If you find all this a bit confusing, you’re not alone. A KLAS-RSNA survey released at RSNA 2011 found that although 55 percent of about 200 radiologists surveyed were planning to qualify for meaningful use incentives or considering it, less than a quarter of them described them as familiar or very familiar with meaningful use.
Alberto Goldszal, PhD, MBA, who serves as CIO for University Radiology group in New Jersey, offered up some examples. His practice, which won meaningful use certification in October, found that more than 40 percent of the quality measures are taken care of by front-desk staff equipped with systems amenable to collecting patient information such as demographics, medications and medication allergies.
Recording vital signs such as height, weight, blood pressure, calculating and displaying body-mass index, and displaying growth charts for children ages 2-20 are other requirements his practice chooses to satisfy, although they may seem irrelevant to a radiology practice. One can also qualify if the PACS/RIS system is integrated into an electronic health record; if not, as long as your system itself is capable of recording such data, the radiology practice doesn’t actually have to use the data to get the credit for the purposes of meaningful use, Goldszal said.
Important is only that “the RIS is able to acquire data in a structured format,” he said.
Other capabilities, such as being able to provide a patient-requested electronic copy of the patient’s medical record in three business days, must actually happen, he said.
Goldszal and Fischer both emphasized the importance of being able to track and monitor your practice’s performance against meaningful-use criteria. Among other reasons, practices can expect to be audited at some point.
“You need a dashboard and reporting tool to monitor and support the effort,” Fischer said.
James Whitfill, MD, chief medical informatics officer of Southwest Diagnostic Imaging in Phoenix, Ariz., said his practice is assessing meaningful use but isn’t charging into the process.
Will having to measure blood pressure and take other vital signs impact workflow? Will it require more waiting room or clinical space? Even exceptions they might gain by saying blood pressure, height and weight have no bearing on a radiology practice might not be easy wins, Whitfill said: physicians asked to legally attest to such things – a prerequisite for winning the exceptions – might balk at it.
“So all of a sudden, easy excluding criteria become a whole lot harder,” he said.

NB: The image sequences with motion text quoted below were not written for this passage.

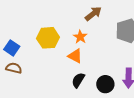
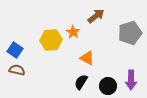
orange star: (80, 37) -> (73, 32), moved
orange triangle: (75, 56) -> (87, 58), moved

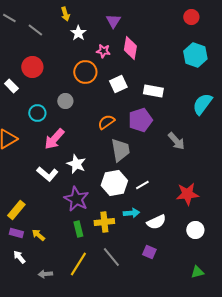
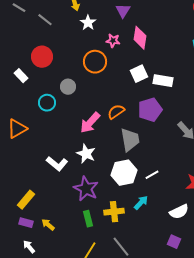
white square: (118, 84) -> (139, 74), moved
gray circle: (65, 101) -> (68, 87), moved
pink arrow: (54, 139) -> (90, 123), moved
cyan arrow: (131, 213) -> (141, 203), turned -42
white semicircle: (156, 222) -> (179, 212), moved
purple square: (149, 252) -> (174, 242), moved

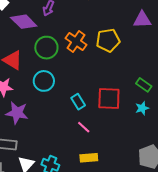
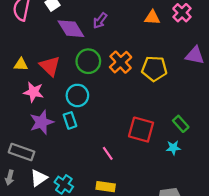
cyan rectangle: (78, 102) -> (70, 120), moved
purple star: (17, 113) -> (42, 122), turned 30

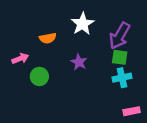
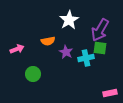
orange semicircle: (48, 38) -> (48, 41), moved
green circle: (39, 76) -> (33, 74), moved
cyan cross: (122, 78) -> (86, 58), moved

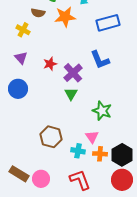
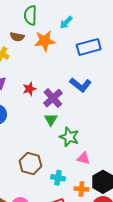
blue L-shape: (100, 60) -> (80, 85), turned -30
green star: (102, 111) -> (69, 137), moved
pink triangle: (92, 137) -> (84, 158), moved, turned -40
orange cross: (100, 154) -> (81, 189), moved

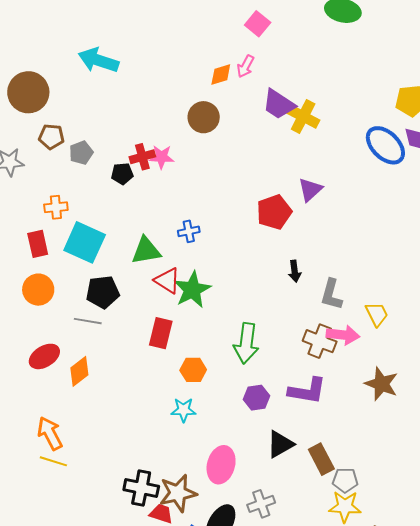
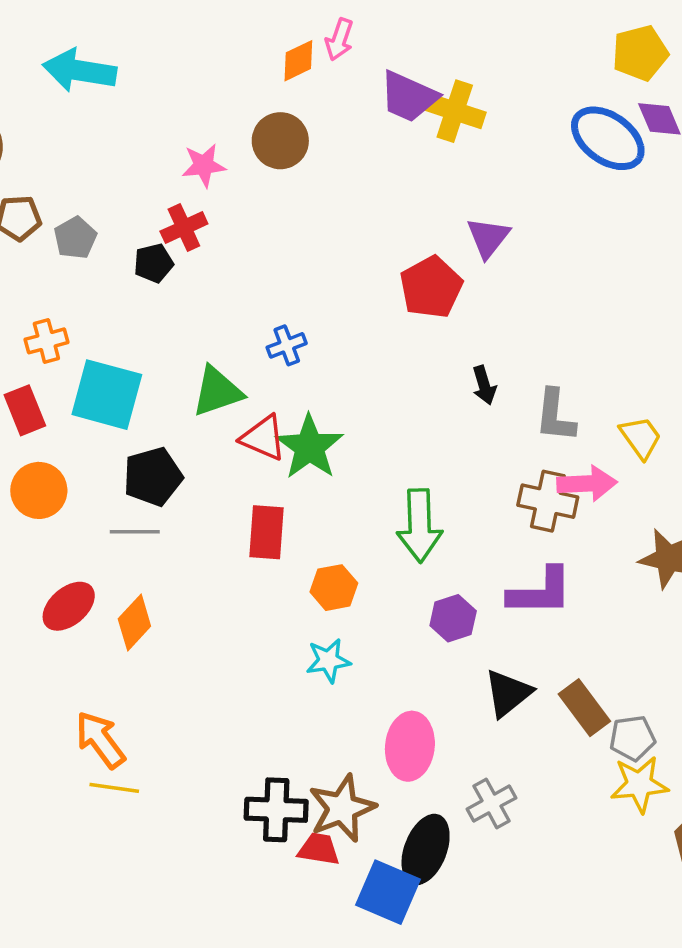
pink star: (162, 157) -> (204, 165), moved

Raymond Geis, MD, a radiologist at The Imaging Center in Fort Collins, Colo., said his practice is also taking a wait-and-see approach. His company covers two major, competing hospital systems, each with its own HIT and radiology IT offering – not to mention the 20 other sites they cover. He and colleagues are asking questions ranging from how they’re supposed to do follow-up for smoking assessment and counseling, as meaningful use dictates, to the possibility of using free Web-based electronic health records such as Practice Fusion for data they must collect but probably won’t use.
“We’re struggling with how these disparate pieces fit together,” he said.